What is needed ->
Starting with the line in which "right back paw: (546, 822)" appears, give back every line exactly as written until the listing ends, excluding pictures.

- - -

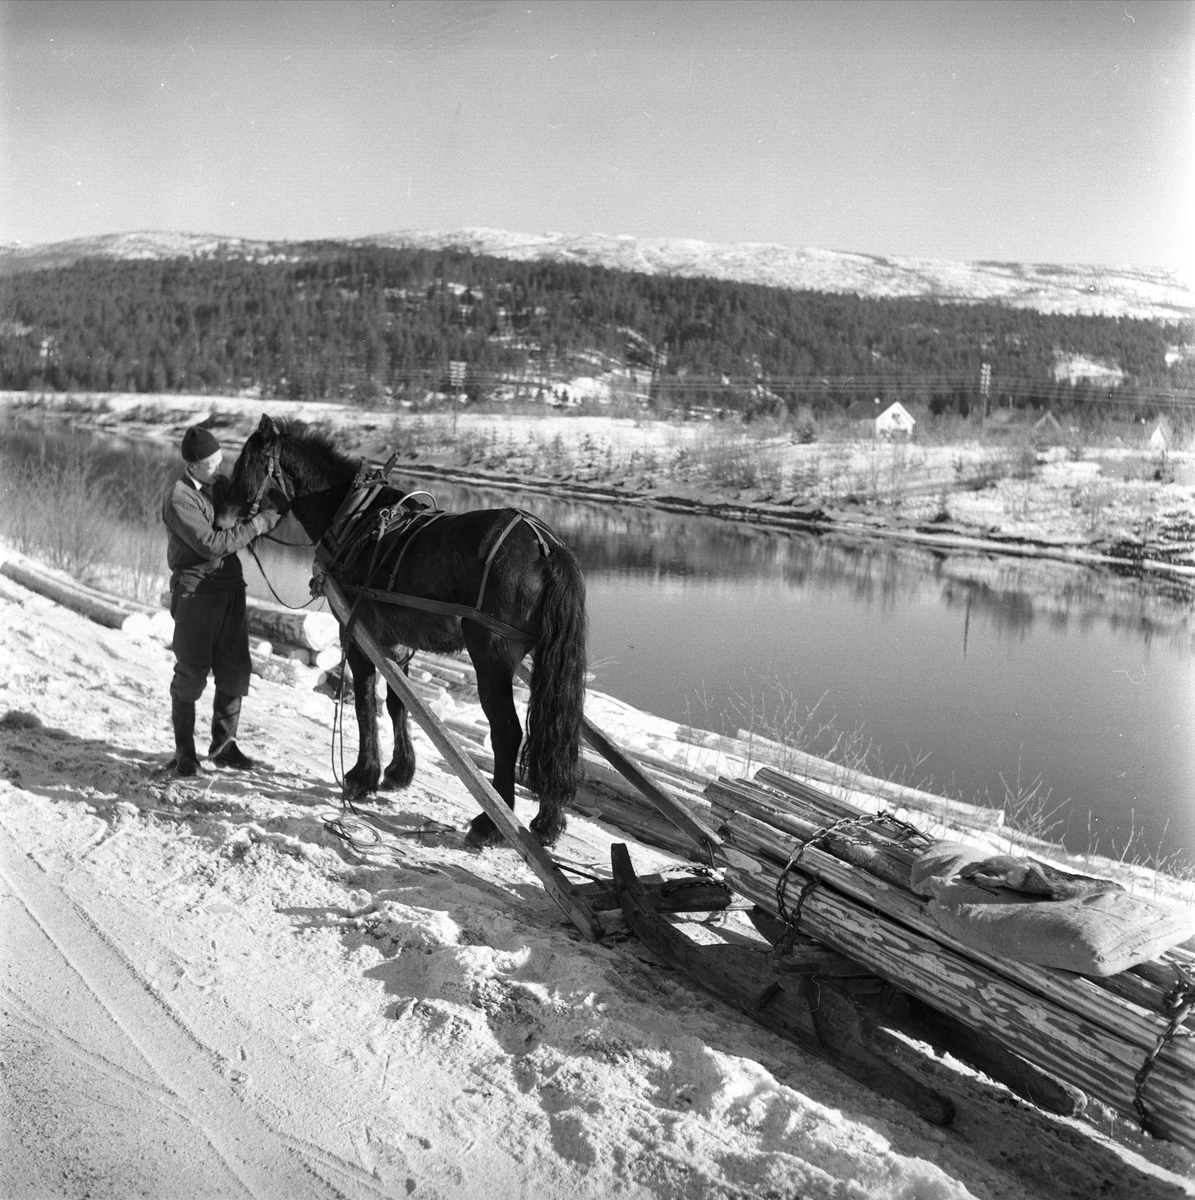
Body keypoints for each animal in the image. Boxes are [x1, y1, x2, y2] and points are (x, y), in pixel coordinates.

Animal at [223, 417, 587, 849]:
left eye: (246, 461)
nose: (220, 514)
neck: (354, 519)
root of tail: (546, 545)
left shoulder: (356, 635)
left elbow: (365, 704)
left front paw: (362, 775)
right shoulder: (396, 643)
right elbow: (398, 704)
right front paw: (398, 771)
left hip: (491, 659)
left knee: (508, 735)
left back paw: (490, 823)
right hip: (544, 661)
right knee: (555, 733)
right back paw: (546, 822)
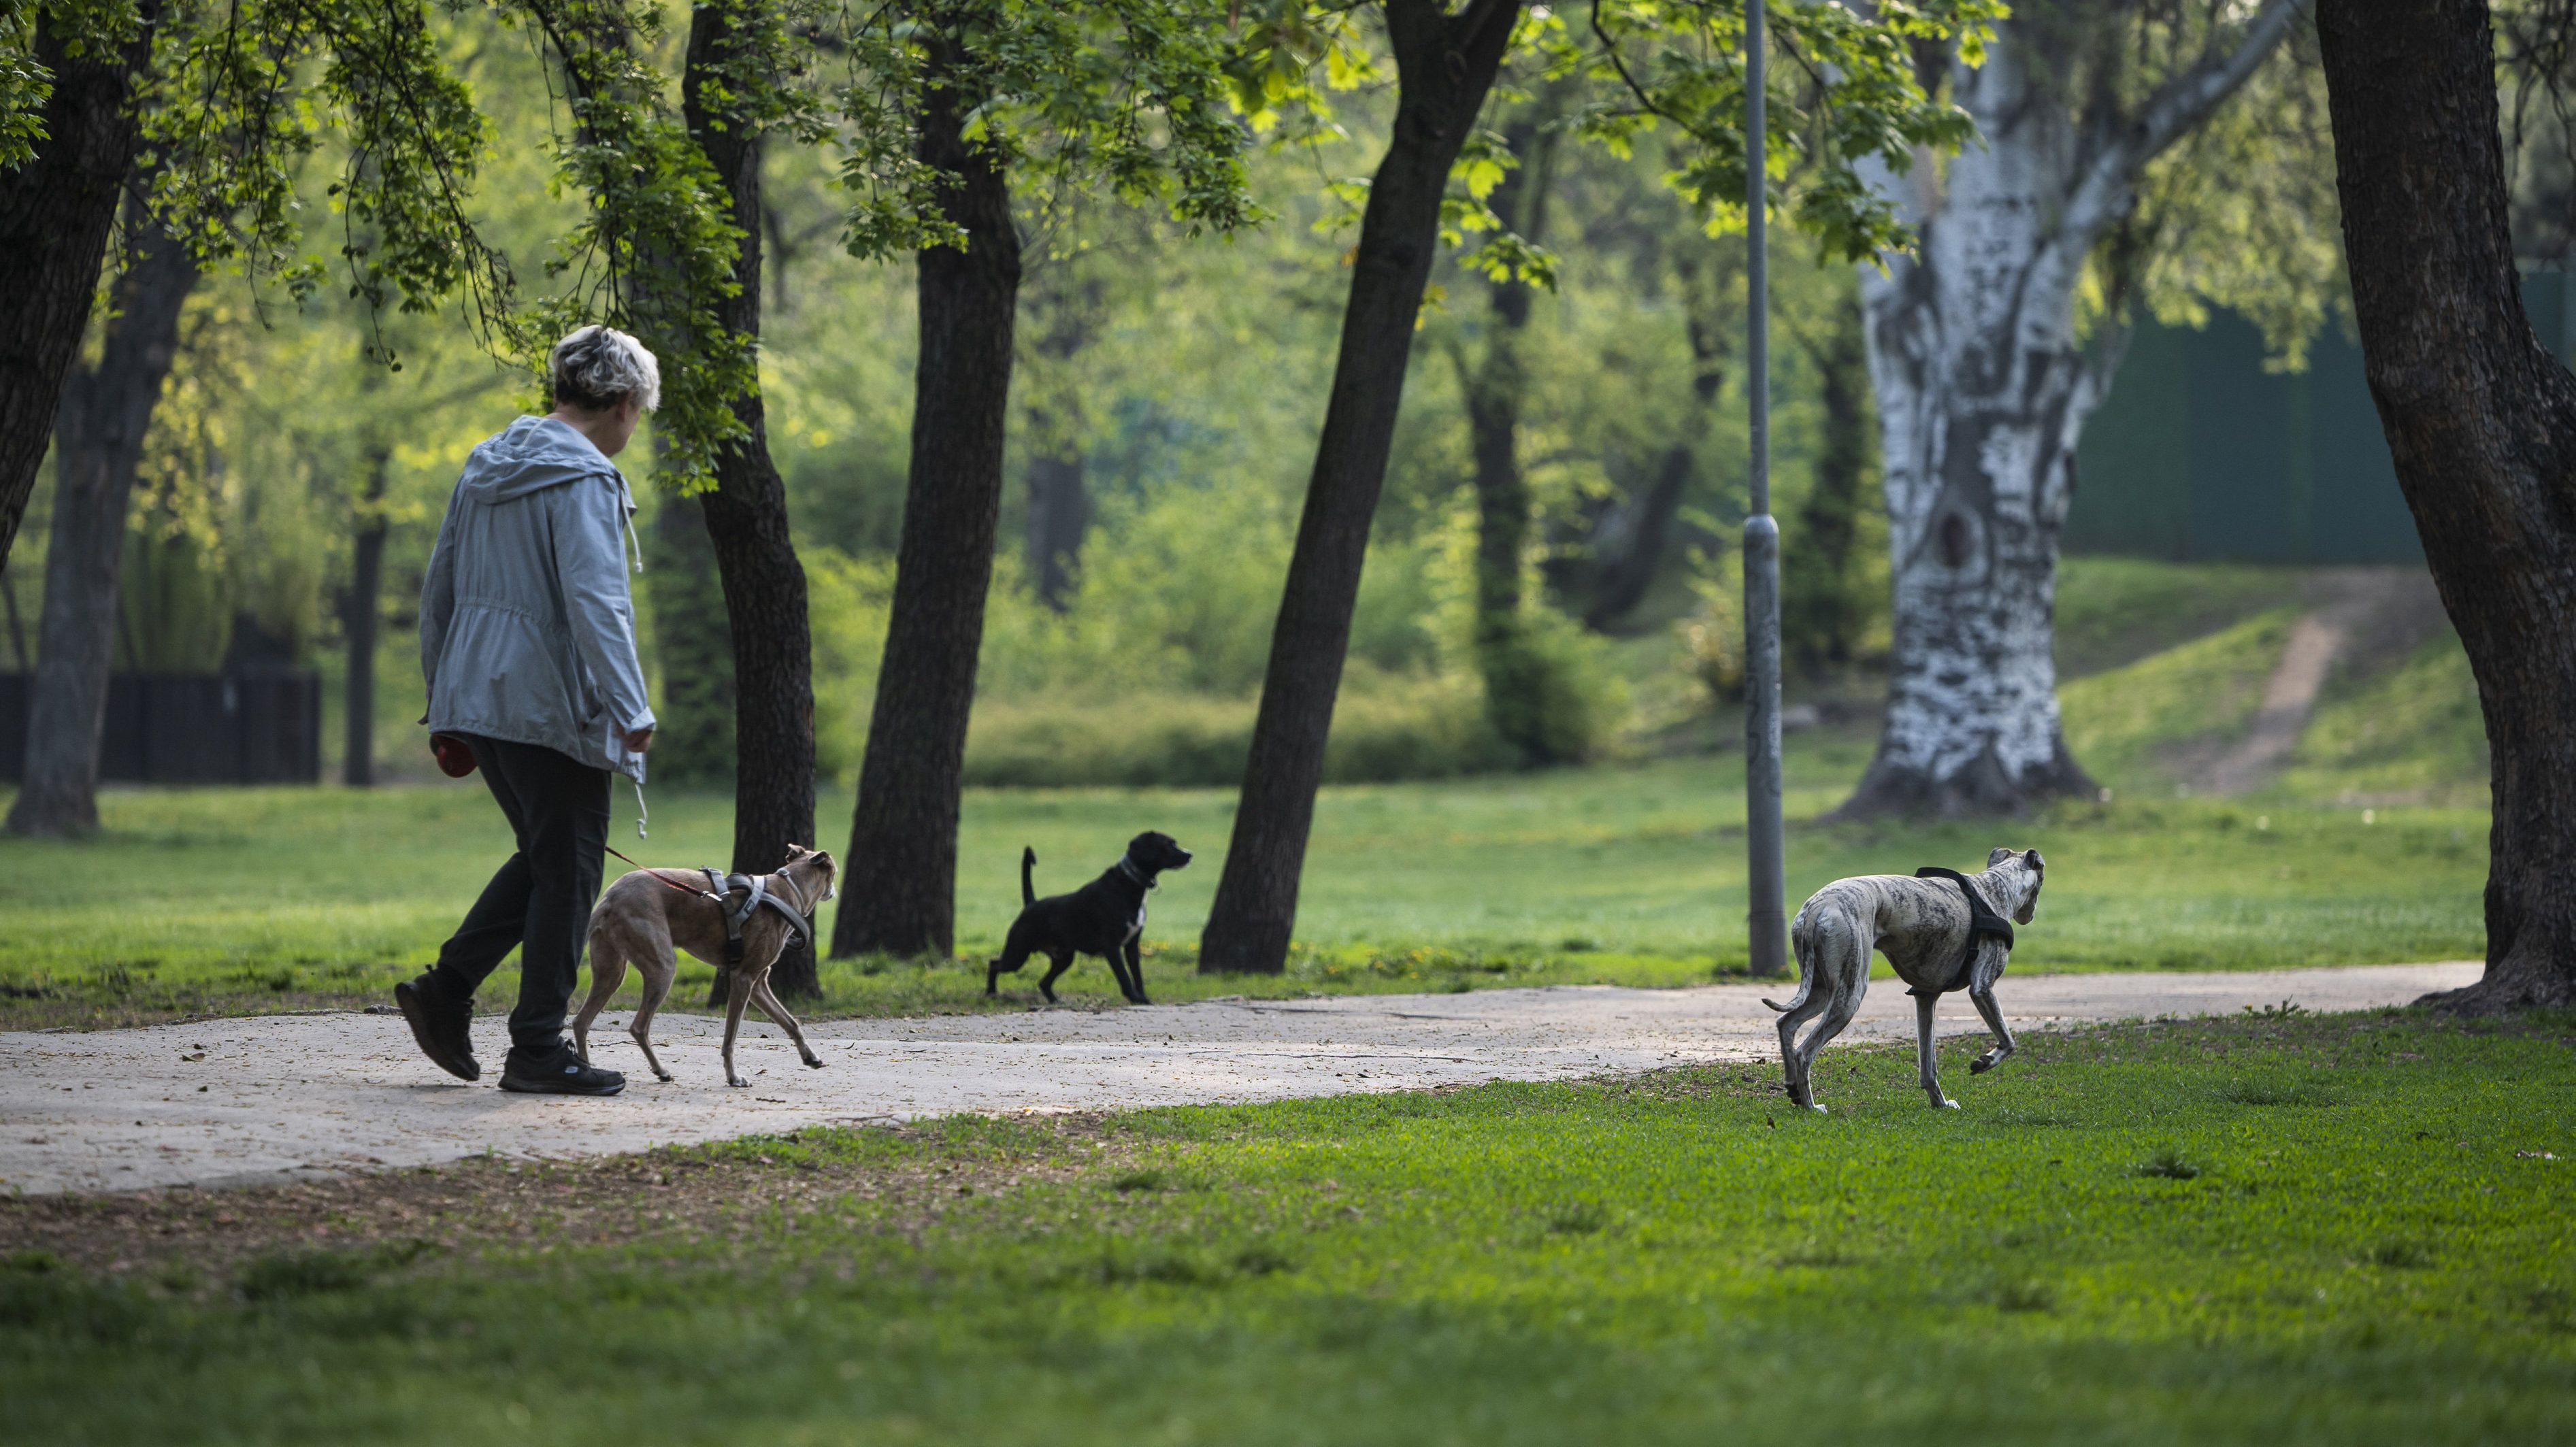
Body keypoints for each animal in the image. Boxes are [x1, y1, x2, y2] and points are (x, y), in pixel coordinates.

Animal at [989, 829, 1190, 999]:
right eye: (1168, 845)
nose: (1190, 854)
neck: (1128, 884)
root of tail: (1031, 904)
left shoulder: (1132, 946)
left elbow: (1137, 976)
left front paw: (1143, 999)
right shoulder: (1112, 947)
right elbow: (1124, 977)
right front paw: (1135, 999)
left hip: (1063, 958)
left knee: (1044, 983)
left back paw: (1056, 1001)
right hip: (1017, 953)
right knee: (994, 964)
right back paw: (991, 992)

- - -

Expected answer ->
right back paw: (546, 822)
Body keypoints for each animal in the image. Boxes are [x1, y1, x2, y2] and points are (x, y), in pixel coordinates.

Animal at [989, 829, 1190, 999]:
right eye: (1168, 845)
nose: (1190, 854)
neck: (1128, 884)
root of tail: (1031, 904)
left shoulder: (1132, 946)
left elbow: (1137, 976)
left front paw: (1143, 999)
right shoulder: (1112, 947)
right elbow: (1124, 977)
right front paw: (1135, 999)
left hip: (1063, 958)
left knee: (1044, 983)
left back paw: (1056, 1001)
right hip: (1017, 953)
right knee: (994, 964)
right back paw: (991, 992)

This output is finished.